Van has finished reading…Heligoland by Shena Mackay

16 Sep

It’s likely those in the know will tell you, when talking about point of view, that you should stick to one, that if you are going to change you shouldn’t do it often, and that if you do do it you should have good reason to. It struck me quite plainly, reading Heligoland, why they tell you this. It disorients. It wrong-foots you as a reader if you don’t notice the little signposts, so you have to go back a paragraph or two and read over. The most important point though is the last one, and Shena Mackay’s reasoning sings out: it’s exactly that sense of fractured understanding that comes through. It underlines just how little you know, just how ‘surface’ our connections with other people can be.

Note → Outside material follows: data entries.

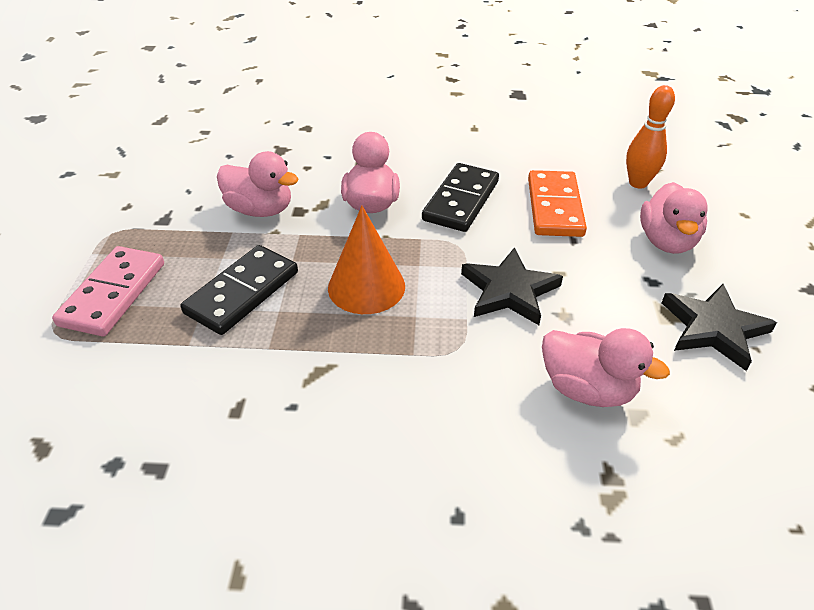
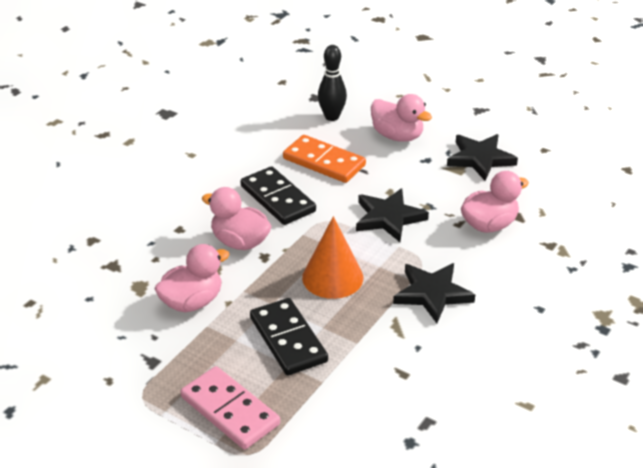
camera: 60 degrees left, 5 degrees down
orange bowling pin [626,85,675,188] -> black bowling pin [318,45,347,121]
none -> black star [393,263,475,323]

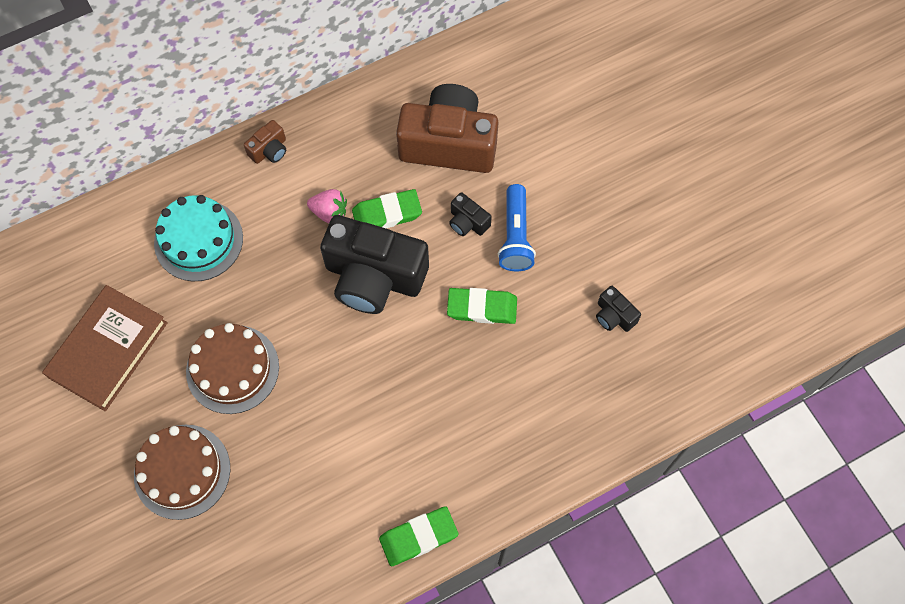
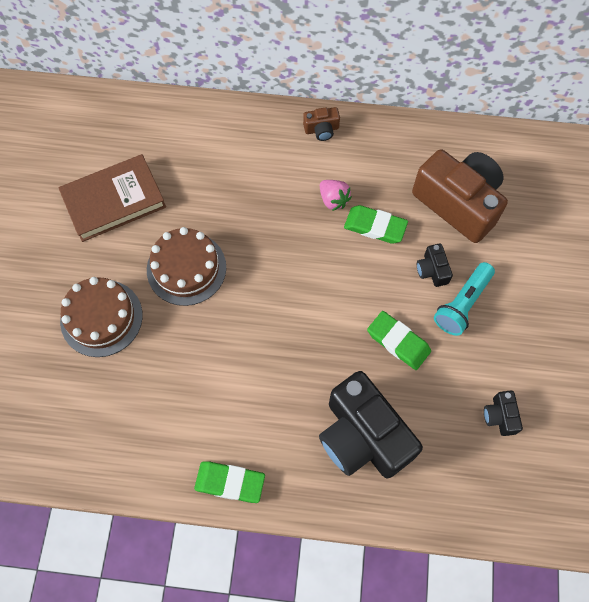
camera: 35 degrees right, 0 degrees up
turquoise cake [154,195,243,281] -> none
black camera [320,215,429,314] -> black camera moved to [319,371,423,478]
blue flashlight [498,184,536,271] -> turquoise flashlight [434,262,495,336]

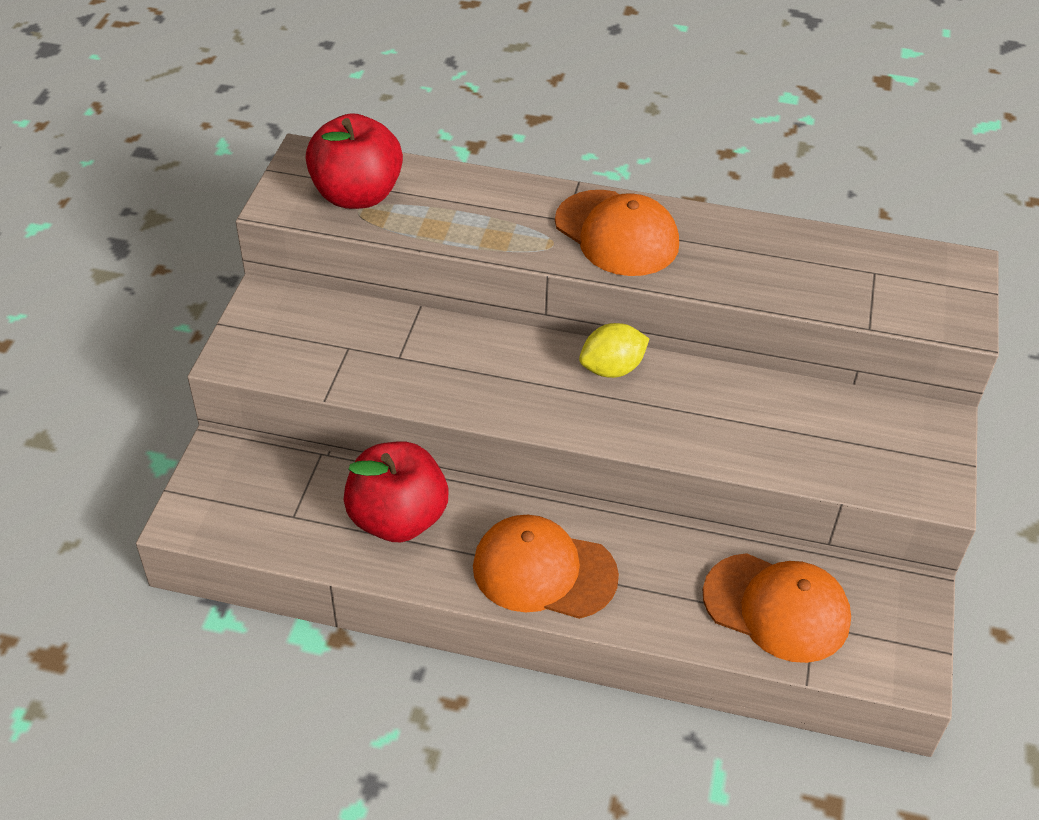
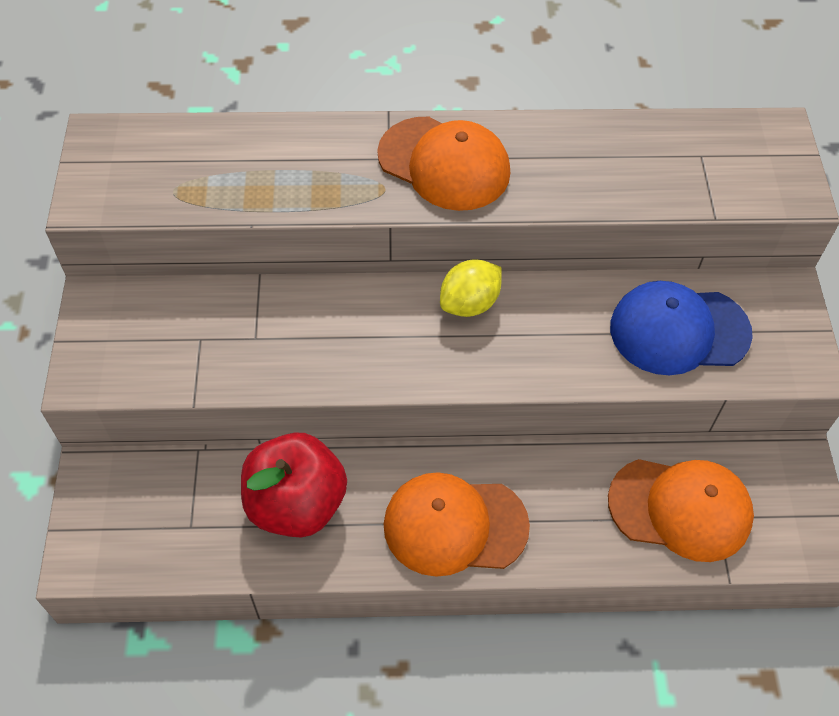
camera: 15 degrees left, 10 degrees up
red apple [305,113,403,209] -> none
none -> blue cap [610,281,753,375]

This book is a pendulum, lurching from desperately sad to smilingly optimistic in the space of a sentence or two, and captures that sense of detachment – from ourselves as well as others – with enviable economy. It makes the heart yearn.

Van has finished reading…The White Tiger by Aravind Adiga

16 Sep

You could lift any one of the numerous anecdotal passages from this book and insert the words ‘true story’ after it, without causing the faintest flicker of an eyebrow. I once met a man who insisted – insisted – that you can dip a cup into Mother Ganges’s flowing waters and take a long, soothing drink. He simply would not, or could not accept that it would cure you of all ills – permanently. We shake our doomed western heads at the folly of it all – at the lies each side of the balance tell themselves to appease their state of being. Yet this is the way empires are built – and these are the people who build them. Though it clearly helps, power isn’t just money. Power is what you do with that money, and in many cases what you’re prepared to do to get the money to do it with, and then keep it.

Van has finished reading…Rates Of Exchange by Malcolm Bradbury

4 Sep

  “And they are right, because in all of us is a doubt, that we do not know ourselves at all. We all feel a bit guilty to exist.”

There are places in the world stranger than our own neighbourhood; perhaps that above all else is the reason why we travel. Of course it’s only strange to us for its lack of familiarity, and it elevates the pulse to navigate these places of otherness.

  How much stranger it is to navigate another’s life, to meet, trade time and language and feel some level of understanding has been reached. But how do you know? At what point can you be truly sure that you’ve become a character in the world historical sense, or in another person’s life, let alone in your own little fiction.

  How strangely we view the things that others hold dear; how cheaply. But that’s the rate you apply. Do you set the Bourse fair? Or have you perhaps aimed to skim a little off the top, entirely unaware that you’ve just passed up the golden gleam of world-historical-sense-character and signed up instead for the lead role in the Story of Stupid.

  Funny, and also sad, but definitely thought-provoking.